На следующий же день, во время школьной перемены, я и Толик – два изгнанника из теплого семейного рая, составили заговор, целью которого стало бегство. Еще не оправившийся Толян, предлагал Канаду, где мы могли бы играть в составе НХЛ. Когда я заметил, что мне это не интересно, Толян заявил, что во всем виноват я, и, если я струсил, то и ладно, и он сбежит один.

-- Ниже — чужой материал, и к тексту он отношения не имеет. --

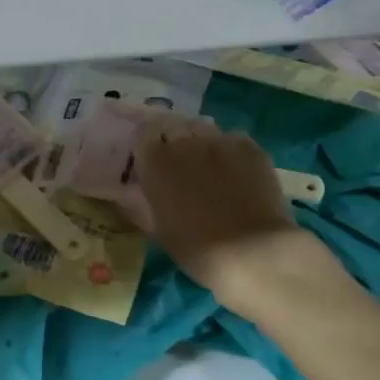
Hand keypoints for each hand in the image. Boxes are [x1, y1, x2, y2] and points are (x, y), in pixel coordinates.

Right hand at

Я быстро уговорил его на Австралию. Во-первых, там тепло; во-вторых, мы будем жить на природе, где нас приютит племя аборигенов, а мы в благодарность дадим им начатки цивилизации; в-третьих, мы увидим живых  веселых насмешников, а паука пошлем в дар нашему музею, с табличкой, несущей наши имена. Так, кстати, мы напомним родителям, какое сокровище они выпустили из рук, опьянившись неблагодарным гневом. Я был красноречив и иступлен как дервиш, и Толян согласился.

Сборы заняли несколько дней. С моей стороны - атлас мира, компас, блокнот для путевых заметок, зелёнка, бинт и альбом с марками, которые я собирался продать, чтобы оплатить дорогу. Со стороны Толяна – сухой паёк, половину которого мы съели во время сборов под предлогом пробы. Всё было уложено в военный вещмешок и спрятано у Толика под кроватью. Карту Австралии я знал наизусть и думал, что смогу найти любую дорогу с закрытыми глазами. Нам казалось, что ни один побег на свете не планировался столь тщательно, и даже погода благоприятствовала замыслу.

Была весна, и пахло свежей горечью клейких древесных почек. Трамваи звенели особенно оживленно, споря с птицами. От сумерек тянуло дождем, а по ночам Вселенная была туго набита звездами.

Весна шла по улице как сероглазая девушка с хрупким танцующим телом, шла, звонко кроша каблучками прогорклый зернистый лед и, перепрыгивая через лужи, и прохожие останавливались, чтобы посмотреть ей вслед.

И старшая сестра Толяна была на неё похожа.

Несчастье явилось в её облике, странный оборотень предательства появился перед нами нелепо и неожиданно. То ли от избытка весеннего настроения, то ли из мщения, поскольку между братом сестрой шла хроническая вражда, и ссоры случались чаще, чем примирения, она рассказала родителям о наших планах. Хотя, надо признать, что Толян выбрал не лучший момент, чтобы ей открыться.

Сестра Толика, как первая красавица, собрала вокруг себя целую свиту ухажеров. Точно принцесса, она устраивала им испытания в отваге и преданности, и одному было приказано залезть на балкон третьего этажа. Толик, не упускавший момента, чтобы досадить своему врагу, вылил на одну из перевалочных решеток нижнего этажа стакан хлопкового масла, и незадачливый рыцарь, сорвавшись на полдороги, шлепнулся на землю как жаба, покрытый несмываемым позором и хлопковым маслом. Упал он, к счастью, удачно, но принцесса пришла в негодование, мигом сообразив, чья это проделка.

Тогда мы еще не знали, что зло всегда рождает большее зло, и результатом незнания стали предательство и порядочная головомойка от родителей. Толику досталось больше, хотя инициатором побега справедливо выставили меня. Очевидно, отец Толяна величайшим  грехом считал слабохарактерность, которую, изжив в себе, всячески вытравливал в сыне. Мои родители, пораженные дикостью нашего замысла, скорее обласкали меня, нежели выговаривали. Но эти ласки, внимательные и сочувствующие глаза матери, серьезные реплики отца, то суровые, то вдруг ободряющие, засели в груди тупой холодной иглой; и не раз я думал - лучше бы наказали.

Шло время, всё было забыто. Толик завязал с хоккеем; я заметно охладел к маркам и лишь по инерции иногда вяло пополнял запущенную коллекцию. В уютный занимательный предметный мирок начали вторгаться новые вещи: магнитофон, кассеты, переводки, красочные безделушки, желание нравиться, подражать и быть единственным.

Идея неискупленного греха, настороженность и мнительность нарушили ход истории и повернули её вспять: после Возрождения я оказался ввергнут в первые века христианства, став мучеником переходного возраста, угловатым и нервным подвижником взросления.